De lunes a viernes, el Club de Trapecistas funciona como una escuela donde se enseñan, básicamente, técnicas aéreas (trapecio, tela y aro) para grandes y chicos. Los fines de semana, se transforma en una sala de teatro y se presentan, sobre todo, espectáculos circenses. Mariana Sánchez, su directora, asegura que siempre le gustó el aire, la sensación de volar, la altura, la adrenalina que trae el vértigo. En cuanto a la salud, Sánchez afirma que estas prácticas aportan numerosos beneficios. «Además de tonificar los músculos y entrenar para tener un cuerpo más saludable, el hecho de trepar, girar, invertir y tratar de superarse hace que en el ámbito de la realización personal y la autoestima también haya logros significativos».

Las razones del boom
«Mi papá siempre me motivó a que pruebe todo –gimnasia artística, pintura, música, natación, y circo– y después elija. Y elegí. A los 9 años empecé a tomar clases en la escuela La Arena de Gerardo Hochman y desde ese momento nunca más me fui del mundo del circo», recuerda Diana Sauval. Esta futura licenciada en Artes Escénicas con focalización en Artes Circenses de la UNSAM asegura que el entrenamiento de cualquiera de las disciplinas brinda mayor conciencia corporal, disponibilidad de movimiento, disociación, flexibilidad y memoria. A nivel emocional, una satisfacción en cada truco o movimiento y una sensación de libertad por lograr hacer cosas que antes parecían imposibles de llevar a cabo.
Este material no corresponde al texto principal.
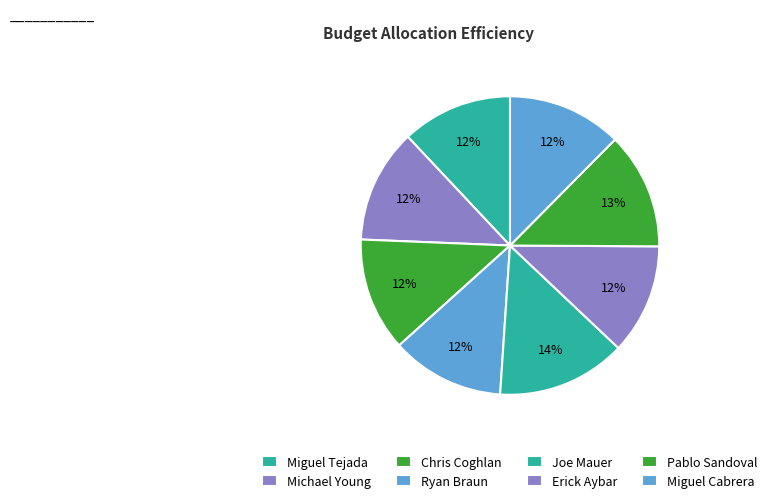

Count the number of slices in the pie.

8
De alguna manera, con el paso del tiempo, el circo fue mutando, transformándose a sí mismo. Y ya no solo se asocia a la idea de una carpa gigante a rayas. Circo se hace en un teatro, en una plaza, en espectáculos de calle y en las concurridas escuelas. Esta explosión se fundamenta en más de una razón. Entre los más chicos, espectáculos como los que presenta El Cirque du Soleil motivan a más de uno. «Cuando los niños ven esas piruetas, saltos y vuelos se dan cuenta de que no es necesario ser un superhéroe porque lo están haciendo personas de carne y hueso. Entonces, por qué no intentarlo», sostiene Sauval. Por su parte, Baldín suma otra explicación. «El circo es sano, nuclea acciones solidarias, unifica, genera la ayuda entre iguales. El circo no discrimina, atrae, contiene y llega a donde otras artes no llegan. Por eso las generaciones nuevas buscan un lugar así donde poder expresarse».
Señoras y señores. Niños y niñas… pasen y vean.